> **Item de tarefa A**: No texto fornecido, identifique todos os substantivos acompanhados de um possessivo da forma "nosso", "nossa", "nossos" ou "nossas" e apresente-os em lista.
> **Item de tarefa B**: Redija a continuação do texto sobre mortalidade e tecnologia, começando logo após a última frase apresentada.

> **Texto fornecido**:
------------------------------------

Faz parte da condição humana a consciência de que teremos um amanhã como limite e de que viver é, inclusive, ter que dar conta dessa inevitabilidade. Não sabemos quando será, nem como será e essa indefinição nos deixa, por um lado, ainda mais vulneráveis, mas, por outro, podendo viver considerando que sempre teremos tempo pela frente. Ou seja, nos sabemos mortais, mas, ainda assim, fazemos planos e projetos como se não houvesse esse amanhã, limite para tudo. É um malabarismo necessário: a consciência das nossas limitações e a abertura para sonhar com futuros e para as experiências no mundo, sem deixar que tal consciência nos oprima a ponto de engessar tais possibilidades de sonho e de experiências. E já que a vida é esse incansável adiamento da morte, não podemos considerar ilegítima nossa, também incansável, busca por extrapolar os limites impostos, nesse caminho.
 O crescente desenvolvimento tecnológico e seus recursos mágicos, já nos permitem desafiar muitas leis da física e ter experiências, há pouco tempo, tidas como impossíveis a reles mortais. Contudo, poder estar interagindo em lugares diferentes ao mesmo tempo ou com pessoas que estejam geograficamente muito distantes, tanto pode ser um recurso interessante de ampliação das nossas possibilidades de interação e comunicação com o mundo, como pode atiçar nossa onipotência aplacando a dor de nos sabermos limitados, o que nos enfraquece, por nos deixar reféns da ilusória capa da fortaleza de quem tudo pode. Esta última vai nos deixando cada vez mais dependentes dos recursos que nos geram a saudosa sensação do narcisismo inabalável e vai nos afastando do mundo, ao invés de nos aproximar dele.

------------------------------------

> **Seção de dados**:
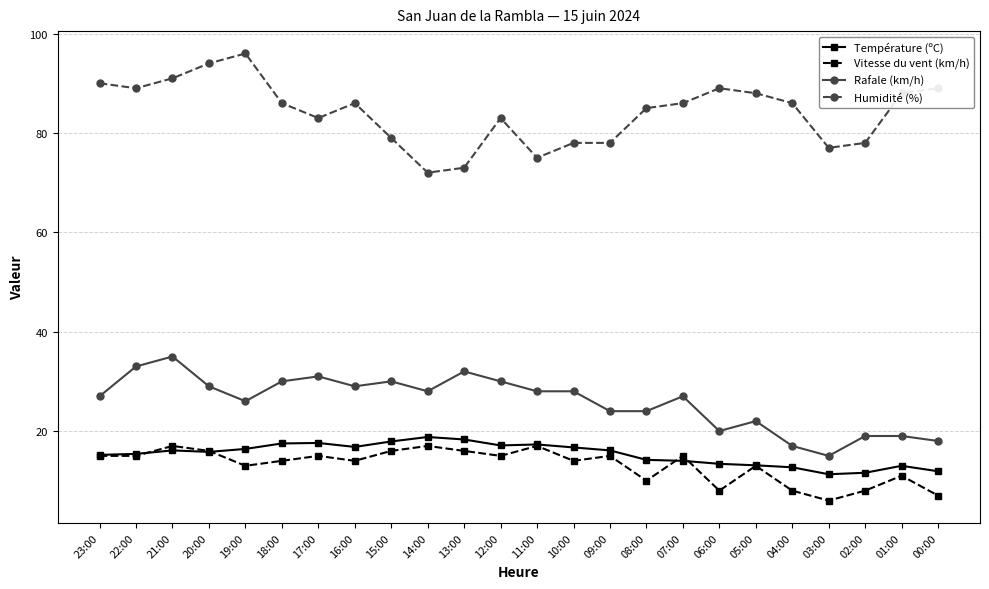

What is the label of the 13th point from the left?

11:00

------------------------------------

> **Resultado do exercício A**:
- limitações
- busca
- possibilidades
- onipotência

> **Resultado do exercício B**:
E o que falar dos games? Com eles podemos virar qualquer personagem, inventar características para nosso(s) avatar(es) e viver uma, duas ou várias vidas paralelas. De cara penso que poderia ser uma ampliação do mundo do faz de conta, das possibilidades de se projetar em outras realidades  e de contar novas histórias. Agora, então, que se pode jogar com pessoas de diversas partes do mundo, como se todos estivessem ao redor de um mesmo tabuleiro, mais legal ainda! Incrível alternativa para buscar novas estratégias e formas de enfrentar os desafios que o jogo oferece. Contudo, não podemos deixar de notar o alarmante uso dos games como mais um recurso de descarga rápida de energia, sem grandes elaborações acerca do que se está fazendo ou produzindo (no mundo interno ou externo) com as ações que tomam conta, às vezes, de várias horas do dia. Muito comum entre os adolescentes, mas não exclusividade deles, é a necessidade de voltar a jogar, colocando tal atividade como prioridade na vida. Em alguns casos, todas as outras atividades passam a ser encaradas como obrigações a serem cumpridas para, finalmente, se poder voltar a jogar. De frente para uma tela de computador, com movimentos repetitivos de dedos, uma pessoa pode passar dias e/ou madrugadas atirando em inimigos, caçando tesouros e acumulando pontos para ser mais poderoso na próxima jogada.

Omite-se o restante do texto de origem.